The Act is not expressed to extend to Papua (Papua Act 1905, section 7) and the effect of section 7 of the Navigation Act as regards intra-Papuan vessels is that so long as they remain out of Commonwealth jurisdiction, they cannot be forced to comply with the Act (see section 378).

As regards the proposed exemption of vessels trading between Papua and Australia, I desire to point out that no power is given by section 7 to authorise this exemption. The second proviso to that section applies to Territories which are part of the Commonwealth.(2) Papua is not a part of the Commonwealth.

[Vol. 16, p. 355]

(1)Opinion of 6 July l9l2 not found in the Opinion Books, but presumably this reference is to the memorandum set out in Hansard of 16 July 1912, the contents of which are repeated in endnote (l) to Opinion No. 981; opinion of 28 August 1912 [Vol.10, p. 337] not published in Vol.1.

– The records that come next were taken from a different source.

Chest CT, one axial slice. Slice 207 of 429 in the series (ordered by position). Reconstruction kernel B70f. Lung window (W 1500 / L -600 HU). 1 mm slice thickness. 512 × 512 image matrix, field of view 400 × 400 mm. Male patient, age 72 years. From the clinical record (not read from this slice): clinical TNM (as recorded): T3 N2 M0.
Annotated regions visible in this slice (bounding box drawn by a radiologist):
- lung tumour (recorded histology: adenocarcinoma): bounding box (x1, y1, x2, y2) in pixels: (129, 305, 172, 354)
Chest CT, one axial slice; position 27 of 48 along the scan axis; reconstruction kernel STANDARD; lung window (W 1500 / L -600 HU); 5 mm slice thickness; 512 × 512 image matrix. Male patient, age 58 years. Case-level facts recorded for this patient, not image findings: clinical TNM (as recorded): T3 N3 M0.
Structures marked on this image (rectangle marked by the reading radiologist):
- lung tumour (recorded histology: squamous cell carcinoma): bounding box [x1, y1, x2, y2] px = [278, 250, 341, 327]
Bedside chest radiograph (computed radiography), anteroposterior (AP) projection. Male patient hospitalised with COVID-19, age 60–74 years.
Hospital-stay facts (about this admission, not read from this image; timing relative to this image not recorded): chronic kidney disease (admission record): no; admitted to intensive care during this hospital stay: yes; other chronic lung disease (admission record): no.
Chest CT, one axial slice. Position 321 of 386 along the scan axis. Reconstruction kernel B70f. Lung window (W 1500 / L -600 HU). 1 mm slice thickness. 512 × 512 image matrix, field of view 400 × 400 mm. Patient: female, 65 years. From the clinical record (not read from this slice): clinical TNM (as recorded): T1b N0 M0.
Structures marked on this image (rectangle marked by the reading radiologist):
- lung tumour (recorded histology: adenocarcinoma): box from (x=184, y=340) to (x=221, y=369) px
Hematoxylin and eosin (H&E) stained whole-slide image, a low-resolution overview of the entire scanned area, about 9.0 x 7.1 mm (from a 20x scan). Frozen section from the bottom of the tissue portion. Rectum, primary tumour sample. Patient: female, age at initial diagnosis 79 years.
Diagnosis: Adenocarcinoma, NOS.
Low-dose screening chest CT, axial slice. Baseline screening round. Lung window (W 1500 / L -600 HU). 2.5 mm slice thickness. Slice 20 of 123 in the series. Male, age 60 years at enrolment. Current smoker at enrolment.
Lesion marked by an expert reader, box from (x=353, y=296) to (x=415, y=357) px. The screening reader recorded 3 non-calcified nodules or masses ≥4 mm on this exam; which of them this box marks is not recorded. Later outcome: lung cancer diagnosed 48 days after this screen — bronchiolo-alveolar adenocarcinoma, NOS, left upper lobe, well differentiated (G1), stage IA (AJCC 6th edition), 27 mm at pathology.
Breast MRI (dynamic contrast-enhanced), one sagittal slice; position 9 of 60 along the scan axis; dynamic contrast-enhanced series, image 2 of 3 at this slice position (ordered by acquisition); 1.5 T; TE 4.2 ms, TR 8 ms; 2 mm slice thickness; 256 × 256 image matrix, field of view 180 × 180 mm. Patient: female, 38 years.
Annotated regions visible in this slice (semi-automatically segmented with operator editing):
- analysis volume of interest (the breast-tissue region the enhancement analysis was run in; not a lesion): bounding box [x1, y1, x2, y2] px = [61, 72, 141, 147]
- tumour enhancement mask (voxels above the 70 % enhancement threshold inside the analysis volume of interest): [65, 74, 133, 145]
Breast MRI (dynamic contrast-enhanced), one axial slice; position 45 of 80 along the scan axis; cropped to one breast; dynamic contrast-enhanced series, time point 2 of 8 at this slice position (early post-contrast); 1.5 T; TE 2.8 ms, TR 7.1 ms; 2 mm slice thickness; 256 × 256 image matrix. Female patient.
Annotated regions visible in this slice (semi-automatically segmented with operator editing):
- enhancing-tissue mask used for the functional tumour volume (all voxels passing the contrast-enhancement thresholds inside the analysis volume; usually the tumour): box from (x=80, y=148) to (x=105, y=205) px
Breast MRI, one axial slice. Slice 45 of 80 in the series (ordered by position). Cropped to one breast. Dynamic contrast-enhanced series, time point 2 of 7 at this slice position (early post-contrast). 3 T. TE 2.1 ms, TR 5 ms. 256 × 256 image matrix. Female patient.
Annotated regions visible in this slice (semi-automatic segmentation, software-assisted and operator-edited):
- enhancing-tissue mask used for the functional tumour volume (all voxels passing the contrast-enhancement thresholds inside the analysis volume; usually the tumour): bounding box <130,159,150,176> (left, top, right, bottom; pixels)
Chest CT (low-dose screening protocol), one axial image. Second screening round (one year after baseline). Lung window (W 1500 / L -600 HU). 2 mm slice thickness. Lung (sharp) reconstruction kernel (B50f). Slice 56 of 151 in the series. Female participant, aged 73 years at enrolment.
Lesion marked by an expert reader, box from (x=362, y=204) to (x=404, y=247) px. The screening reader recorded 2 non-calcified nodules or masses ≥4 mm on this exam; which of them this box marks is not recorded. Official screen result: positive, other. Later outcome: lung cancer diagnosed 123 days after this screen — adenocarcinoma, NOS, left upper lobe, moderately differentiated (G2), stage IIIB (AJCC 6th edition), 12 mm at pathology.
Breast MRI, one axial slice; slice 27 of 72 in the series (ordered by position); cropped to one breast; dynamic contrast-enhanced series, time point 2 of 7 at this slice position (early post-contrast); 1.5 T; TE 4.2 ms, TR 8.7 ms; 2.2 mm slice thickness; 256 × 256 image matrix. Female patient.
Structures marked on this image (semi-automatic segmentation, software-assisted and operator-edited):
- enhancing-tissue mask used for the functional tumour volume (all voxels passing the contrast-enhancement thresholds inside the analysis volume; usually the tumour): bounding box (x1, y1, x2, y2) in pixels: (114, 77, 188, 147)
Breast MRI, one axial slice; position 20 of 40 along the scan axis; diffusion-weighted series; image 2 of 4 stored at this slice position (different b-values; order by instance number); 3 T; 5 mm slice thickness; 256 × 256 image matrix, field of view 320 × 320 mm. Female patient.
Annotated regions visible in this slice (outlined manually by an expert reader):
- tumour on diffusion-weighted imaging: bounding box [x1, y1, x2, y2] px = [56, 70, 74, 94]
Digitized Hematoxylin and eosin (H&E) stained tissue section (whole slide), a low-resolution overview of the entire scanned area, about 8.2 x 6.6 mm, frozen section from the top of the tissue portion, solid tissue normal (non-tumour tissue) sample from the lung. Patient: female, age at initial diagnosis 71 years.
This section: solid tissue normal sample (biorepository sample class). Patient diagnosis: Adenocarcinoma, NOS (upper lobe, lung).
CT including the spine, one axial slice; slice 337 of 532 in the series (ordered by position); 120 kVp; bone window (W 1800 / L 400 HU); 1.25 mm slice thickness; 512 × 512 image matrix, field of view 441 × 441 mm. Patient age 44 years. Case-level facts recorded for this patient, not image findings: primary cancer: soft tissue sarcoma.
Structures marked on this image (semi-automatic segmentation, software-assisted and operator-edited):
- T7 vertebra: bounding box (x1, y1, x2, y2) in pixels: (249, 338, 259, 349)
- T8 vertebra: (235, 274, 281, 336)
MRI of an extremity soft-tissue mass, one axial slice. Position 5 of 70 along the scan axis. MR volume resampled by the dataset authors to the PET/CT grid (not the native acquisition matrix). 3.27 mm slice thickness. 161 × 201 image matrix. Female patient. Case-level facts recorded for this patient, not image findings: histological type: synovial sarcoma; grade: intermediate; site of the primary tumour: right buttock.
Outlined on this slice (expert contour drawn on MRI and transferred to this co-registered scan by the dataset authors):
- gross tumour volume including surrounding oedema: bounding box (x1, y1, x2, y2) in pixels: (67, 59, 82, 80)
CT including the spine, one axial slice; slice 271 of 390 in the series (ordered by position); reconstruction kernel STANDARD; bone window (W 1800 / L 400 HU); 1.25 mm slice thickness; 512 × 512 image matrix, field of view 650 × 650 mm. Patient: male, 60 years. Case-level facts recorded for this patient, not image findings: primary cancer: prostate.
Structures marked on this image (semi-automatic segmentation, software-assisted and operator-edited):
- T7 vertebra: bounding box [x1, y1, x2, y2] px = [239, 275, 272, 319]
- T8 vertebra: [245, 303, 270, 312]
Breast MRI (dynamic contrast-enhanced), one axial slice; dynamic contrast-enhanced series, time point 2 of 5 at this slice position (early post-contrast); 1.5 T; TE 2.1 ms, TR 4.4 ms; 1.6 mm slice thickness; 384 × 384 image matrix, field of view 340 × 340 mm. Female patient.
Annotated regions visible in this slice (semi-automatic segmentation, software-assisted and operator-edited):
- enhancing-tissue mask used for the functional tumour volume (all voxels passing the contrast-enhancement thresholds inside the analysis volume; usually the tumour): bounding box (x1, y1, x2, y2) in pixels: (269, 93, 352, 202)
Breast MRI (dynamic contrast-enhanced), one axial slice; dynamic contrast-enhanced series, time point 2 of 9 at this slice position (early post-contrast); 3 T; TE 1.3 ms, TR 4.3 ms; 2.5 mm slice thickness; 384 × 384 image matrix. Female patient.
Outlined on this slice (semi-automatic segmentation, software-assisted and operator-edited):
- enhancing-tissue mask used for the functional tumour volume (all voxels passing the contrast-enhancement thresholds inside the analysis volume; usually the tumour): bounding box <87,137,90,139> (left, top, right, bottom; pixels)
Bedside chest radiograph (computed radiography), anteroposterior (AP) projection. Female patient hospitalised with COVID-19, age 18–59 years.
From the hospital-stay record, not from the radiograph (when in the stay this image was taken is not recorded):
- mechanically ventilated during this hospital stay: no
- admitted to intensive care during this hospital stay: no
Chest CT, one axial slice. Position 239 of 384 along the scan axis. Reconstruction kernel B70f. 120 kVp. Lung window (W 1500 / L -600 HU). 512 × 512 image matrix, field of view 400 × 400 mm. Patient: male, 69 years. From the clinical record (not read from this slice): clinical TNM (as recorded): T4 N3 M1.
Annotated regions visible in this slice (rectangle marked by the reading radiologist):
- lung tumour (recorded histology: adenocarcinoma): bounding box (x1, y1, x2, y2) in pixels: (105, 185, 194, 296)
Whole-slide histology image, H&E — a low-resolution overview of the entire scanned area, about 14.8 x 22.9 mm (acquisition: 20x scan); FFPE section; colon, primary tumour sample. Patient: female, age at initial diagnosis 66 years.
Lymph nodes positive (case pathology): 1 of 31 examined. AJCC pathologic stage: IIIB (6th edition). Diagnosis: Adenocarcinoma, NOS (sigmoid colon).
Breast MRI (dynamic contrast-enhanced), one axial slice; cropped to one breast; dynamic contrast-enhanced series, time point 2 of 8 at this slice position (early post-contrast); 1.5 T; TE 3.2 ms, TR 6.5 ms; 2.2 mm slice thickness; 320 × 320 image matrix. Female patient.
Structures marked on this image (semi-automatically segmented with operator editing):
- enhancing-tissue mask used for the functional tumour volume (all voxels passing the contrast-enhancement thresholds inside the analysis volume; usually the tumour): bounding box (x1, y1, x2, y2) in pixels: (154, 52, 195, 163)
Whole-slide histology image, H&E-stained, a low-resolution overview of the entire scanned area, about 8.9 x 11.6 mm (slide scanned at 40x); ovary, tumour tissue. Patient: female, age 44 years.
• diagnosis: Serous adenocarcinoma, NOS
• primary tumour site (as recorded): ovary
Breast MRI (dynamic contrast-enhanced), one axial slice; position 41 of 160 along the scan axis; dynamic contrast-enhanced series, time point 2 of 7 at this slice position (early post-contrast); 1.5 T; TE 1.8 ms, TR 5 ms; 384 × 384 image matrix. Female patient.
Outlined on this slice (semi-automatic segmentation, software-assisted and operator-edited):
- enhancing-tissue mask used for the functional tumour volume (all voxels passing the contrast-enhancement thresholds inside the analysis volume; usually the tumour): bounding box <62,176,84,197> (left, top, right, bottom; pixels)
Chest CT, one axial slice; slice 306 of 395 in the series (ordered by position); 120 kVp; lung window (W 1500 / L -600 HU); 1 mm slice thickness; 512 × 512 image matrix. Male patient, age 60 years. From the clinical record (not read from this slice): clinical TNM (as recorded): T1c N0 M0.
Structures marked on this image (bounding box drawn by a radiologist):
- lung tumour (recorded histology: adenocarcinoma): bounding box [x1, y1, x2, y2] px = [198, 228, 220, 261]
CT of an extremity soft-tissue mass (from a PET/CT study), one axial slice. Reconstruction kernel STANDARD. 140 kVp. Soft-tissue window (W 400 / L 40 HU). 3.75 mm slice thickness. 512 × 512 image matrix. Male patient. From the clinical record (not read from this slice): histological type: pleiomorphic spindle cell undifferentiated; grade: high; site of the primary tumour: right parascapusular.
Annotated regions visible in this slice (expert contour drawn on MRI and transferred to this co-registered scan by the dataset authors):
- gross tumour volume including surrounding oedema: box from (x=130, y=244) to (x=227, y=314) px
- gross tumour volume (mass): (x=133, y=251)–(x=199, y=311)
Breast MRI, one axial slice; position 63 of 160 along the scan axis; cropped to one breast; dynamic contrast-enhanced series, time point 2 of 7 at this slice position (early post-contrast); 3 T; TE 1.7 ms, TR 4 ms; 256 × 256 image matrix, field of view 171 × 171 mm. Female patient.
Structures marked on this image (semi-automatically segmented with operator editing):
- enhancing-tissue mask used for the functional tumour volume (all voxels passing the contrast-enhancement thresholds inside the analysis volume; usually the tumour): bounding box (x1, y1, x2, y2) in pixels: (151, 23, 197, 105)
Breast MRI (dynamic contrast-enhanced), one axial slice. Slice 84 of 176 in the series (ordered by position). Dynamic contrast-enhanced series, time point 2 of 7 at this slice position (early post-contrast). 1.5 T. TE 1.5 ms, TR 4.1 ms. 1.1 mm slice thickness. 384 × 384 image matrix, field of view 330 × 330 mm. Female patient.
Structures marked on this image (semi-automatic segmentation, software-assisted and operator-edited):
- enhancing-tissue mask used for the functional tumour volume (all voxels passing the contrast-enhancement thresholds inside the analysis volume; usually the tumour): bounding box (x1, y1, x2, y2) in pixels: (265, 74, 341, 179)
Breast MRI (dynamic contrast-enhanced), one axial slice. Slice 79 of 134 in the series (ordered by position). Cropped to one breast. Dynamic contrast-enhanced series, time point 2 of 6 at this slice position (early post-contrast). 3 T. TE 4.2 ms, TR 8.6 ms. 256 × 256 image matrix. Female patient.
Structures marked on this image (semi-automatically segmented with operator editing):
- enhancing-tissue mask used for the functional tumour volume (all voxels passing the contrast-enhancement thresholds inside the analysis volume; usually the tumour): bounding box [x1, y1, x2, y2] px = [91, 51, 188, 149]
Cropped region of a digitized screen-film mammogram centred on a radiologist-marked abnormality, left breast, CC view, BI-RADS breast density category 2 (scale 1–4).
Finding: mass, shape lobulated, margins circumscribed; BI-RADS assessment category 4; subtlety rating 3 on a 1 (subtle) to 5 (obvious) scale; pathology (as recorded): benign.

(2)It would appear that Sir Robert Garran overlooked the amendment of section 7, effective 23 December 1919, by section 6 of the Navigation Act I919. As amended, the second proviso read:

‘Provided further that the Governor-General may by order declare that the carrying of passengers or cargo between ports in any Territory under the authority of the Commonwealth, or between ports in any such Territory and any other Australian ports, shall not be deemed engaging in the coasting trade’.